> [Document segment]
┄┄┄┄┄┄┄┄┄┄┄┄┄┄┄┄┄┄┄┄

/ 25 September 1998

New hope in war against Aids

Howard Barrell

A group of leading South African scientists is putting together a R50- million project to develop a vaccine to fight what Deputy President Thabo Mbeki and others have called the country’s gravest threat, the HIV/Aids epidemic.

The scientists believe South Africa has a window of opportunity in which to develop a vaccine which can win the war against the strain of the virus currently devastating Africa.

The Department of Health, various science councils and research bodies in South Africa and abroad, life assurance companies like Old Mutual, and several other local companies have expressed an interest and are evaluating the project and how it can best be supported.

One of the driving forces behind the campaign to get the project off the ground, Dr Walter Prozesky, told the Mail & Guardian that insufficient attention had been paid in the past to developing an Aids vaccine.

“Traditional prevention efforts can slow the spread of HIV/Aids, but only an accessible vaccine can bring an end to the epidemic. Yet vaccine development remains a low political and social priority. We are now changing that,” said Prozesky, one of South Africa’s leading virologists who steps down as president of the Medical Research Council at the end of the year.

“I plan to give the project all my time and enthusiasm after my retirement,” he said. “We in this country have the expertise to deal with every stage of development of an HIV/Aids vaccine. We have the epidemiologists, the virologists, the molecular biologists, the immunologists and the clinicians,” he added.

┄┄┄┄┄┄┄┄┄┄┄┄┄┄┄┄┄┄┄┄

> [Data listing]
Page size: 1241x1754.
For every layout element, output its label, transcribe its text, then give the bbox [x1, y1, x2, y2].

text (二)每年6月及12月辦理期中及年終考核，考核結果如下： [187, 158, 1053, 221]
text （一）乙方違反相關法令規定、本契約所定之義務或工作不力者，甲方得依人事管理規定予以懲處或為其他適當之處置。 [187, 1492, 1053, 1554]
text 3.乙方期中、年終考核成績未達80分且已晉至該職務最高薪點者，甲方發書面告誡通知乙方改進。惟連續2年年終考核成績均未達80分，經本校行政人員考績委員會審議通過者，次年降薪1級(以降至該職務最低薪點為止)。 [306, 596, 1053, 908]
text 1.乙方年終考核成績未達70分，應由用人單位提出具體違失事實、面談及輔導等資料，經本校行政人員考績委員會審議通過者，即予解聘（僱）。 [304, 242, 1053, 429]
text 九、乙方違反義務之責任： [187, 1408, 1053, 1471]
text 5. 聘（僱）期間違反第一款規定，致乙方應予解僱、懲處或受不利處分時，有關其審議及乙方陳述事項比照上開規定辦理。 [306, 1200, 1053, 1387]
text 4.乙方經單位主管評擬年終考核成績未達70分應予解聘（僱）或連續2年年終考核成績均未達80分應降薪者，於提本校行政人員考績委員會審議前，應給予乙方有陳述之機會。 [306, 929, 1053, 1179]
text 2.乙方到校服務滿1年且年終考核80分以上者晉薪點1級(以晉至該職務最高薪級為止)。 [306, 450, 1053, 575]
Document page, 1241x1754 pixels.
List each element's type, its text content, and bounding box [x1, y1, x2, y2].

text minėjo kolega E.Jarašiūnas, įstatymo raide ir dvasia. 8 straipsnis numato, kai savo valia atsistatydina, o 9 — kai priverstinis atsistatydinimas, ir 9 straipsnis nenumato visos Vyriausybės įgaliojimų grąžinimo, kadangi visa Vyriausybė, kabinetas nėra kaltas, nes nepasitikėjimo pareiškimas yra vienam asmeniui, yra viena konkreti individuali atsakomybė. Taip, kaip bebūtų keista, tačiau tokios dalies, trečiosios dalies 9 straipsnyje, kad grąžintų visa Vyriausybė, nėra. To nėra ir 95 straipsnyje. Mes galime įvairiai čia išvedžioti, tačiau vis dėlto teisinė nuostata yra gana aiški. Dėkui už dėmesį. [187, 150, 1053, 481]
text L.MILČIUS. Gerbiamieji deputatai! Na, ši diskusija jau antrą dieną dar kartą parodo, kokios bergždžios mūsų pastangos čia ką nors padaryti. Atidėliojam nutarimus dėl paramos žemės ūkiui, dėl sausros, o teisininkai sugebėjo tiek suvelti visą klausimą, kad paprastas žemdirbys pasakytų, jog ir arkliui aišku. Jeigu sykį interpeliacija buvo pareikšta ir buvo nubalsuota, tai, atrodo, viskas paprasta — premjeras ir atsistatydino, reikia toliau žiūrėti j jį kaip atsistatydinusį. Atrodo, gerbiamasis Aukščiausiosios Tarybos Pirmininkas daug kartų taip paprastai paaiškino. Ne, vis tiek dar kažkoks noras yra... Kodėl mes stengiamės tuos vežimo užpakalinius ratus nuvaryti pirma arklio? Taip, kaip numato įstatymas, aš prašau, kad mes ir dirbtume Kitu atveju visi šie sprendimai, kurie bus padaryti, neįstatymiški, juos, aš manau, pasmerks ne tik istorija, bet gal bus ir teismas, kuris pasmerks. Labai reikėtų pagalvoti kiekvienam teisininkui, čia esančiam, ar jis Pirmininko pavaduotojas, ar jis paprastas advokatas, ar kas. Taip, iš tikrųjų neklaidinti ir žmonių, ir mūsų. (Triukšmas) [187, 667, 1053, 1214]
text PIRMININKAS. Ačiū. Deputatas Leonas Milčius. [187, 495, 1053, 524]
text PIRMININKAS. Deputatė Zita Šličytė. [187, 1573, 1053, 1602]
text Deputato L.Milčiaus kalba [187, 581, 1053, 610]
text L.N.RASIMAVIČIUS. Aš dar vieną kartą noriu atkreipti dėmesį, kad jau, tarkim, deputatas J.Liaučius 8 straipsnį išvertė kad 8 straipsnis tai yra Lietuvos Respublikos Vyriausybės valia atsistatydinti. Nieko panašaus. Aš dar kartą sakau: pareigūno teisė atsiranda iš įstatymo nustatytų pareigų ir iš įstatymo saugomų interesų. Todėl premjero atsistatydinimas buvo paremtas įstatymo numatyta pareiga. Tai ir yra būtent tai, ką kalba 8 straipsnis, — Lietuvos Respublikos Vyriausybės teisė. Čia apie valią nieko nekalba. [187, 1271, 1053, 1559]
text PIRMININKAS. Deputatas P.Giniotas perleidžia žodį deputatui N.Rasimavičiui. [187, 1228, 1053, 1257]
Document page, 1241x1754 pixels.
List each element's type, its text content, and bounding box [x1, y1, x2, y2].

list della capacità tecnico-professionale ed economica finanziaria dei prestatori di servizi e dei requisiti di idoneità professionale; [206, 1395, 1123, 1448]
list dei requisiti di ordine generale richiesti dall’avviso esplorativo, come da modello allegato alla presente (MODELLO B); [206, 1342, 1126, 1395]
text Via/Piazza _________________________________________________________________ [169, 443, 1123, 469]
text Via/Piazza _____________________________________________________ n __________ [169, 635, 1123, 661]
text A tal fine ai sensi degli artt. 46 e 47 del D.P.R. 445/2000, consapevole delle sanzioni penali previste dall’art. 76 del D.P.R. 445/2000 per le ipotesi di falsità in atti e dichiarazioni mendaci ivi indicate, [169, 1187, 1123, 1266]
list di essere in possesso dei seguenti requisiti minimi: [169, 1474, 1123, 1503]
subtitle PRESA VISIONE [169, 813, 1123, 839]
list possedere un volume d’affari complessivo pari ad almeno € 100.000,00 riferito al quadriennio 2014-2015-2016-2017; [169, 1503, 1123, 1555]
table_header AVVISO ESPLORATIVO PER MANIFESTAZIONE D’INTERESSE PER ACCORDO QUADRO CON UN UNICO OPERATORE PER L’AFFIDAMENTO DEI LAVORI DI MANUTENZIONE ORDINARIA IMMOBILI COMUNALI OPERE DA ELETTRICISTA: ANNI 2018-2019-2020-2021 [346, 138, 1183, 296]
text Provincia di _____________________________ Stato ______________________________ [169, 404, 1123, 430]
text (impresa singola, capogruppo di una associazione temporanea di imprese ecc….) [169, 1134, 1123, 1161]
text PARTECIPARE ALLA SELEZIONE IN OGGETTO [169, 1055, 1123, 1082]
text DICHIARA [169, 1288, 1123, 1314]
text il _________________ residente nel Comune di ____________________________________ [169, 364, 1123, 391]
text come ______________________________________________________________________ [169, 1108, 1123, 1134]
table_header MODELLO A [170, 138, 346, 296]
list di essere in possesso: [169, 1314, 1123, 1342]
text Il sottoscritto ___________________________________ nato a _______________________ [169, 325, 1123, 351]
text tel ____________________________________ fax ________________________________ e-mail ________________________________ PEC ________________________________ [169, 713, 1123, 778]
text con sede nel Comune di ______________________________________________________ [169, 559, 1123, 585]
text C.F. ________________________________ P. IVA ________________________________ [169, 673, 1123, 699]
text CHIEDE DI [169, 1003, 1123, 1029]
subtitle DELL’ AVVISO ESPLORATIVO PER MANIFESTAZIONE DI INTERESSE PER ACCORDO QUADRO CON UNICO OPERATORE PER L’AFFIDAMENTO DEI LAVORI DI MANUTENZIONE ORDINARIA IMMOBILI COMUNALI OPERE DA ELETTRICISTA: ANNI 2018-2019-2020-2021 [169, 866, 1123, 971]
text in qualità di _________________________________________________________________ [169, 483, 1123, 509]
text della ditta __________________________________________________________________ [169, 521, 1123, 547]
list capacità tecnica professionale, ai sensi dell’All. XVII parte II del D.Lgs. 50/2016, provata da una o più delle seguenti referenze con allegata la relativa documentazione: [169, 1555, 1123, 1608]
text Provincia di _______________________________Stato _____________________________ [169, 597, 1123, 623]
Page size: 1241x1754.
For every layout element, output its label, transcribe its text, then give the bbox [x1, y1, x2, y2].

┄┄┄┄┄┄┄┄┄┄┄┄┄┄┄┄┄┄┄┄

> [Set of tasks]
- A) In the article on the Aids vaccine project, rewrite the part that opens with the words containing "New hope in" and closes with "currently devastating Africa.", putting "brief chance" in place of "window of opportunity".
- B) In the article on the Aids vaccine project, which life assurance company is named as having shown interest in the project?

> [Answers provided]
- A)
New hope in war against Aids

Howard Barrell

A group of leading South African scientists is putting together a R50- million project to develop a vaccine to fight what Deputy President Thabo Mbeki and others have called the country’s gravest threat, the HIV/Aids epidemic.

The scientists believe South Africa has a brief chance in which to develop a vaccine which can win the war against the strain of the virus currently devastating Africa.

- B) Old Mutual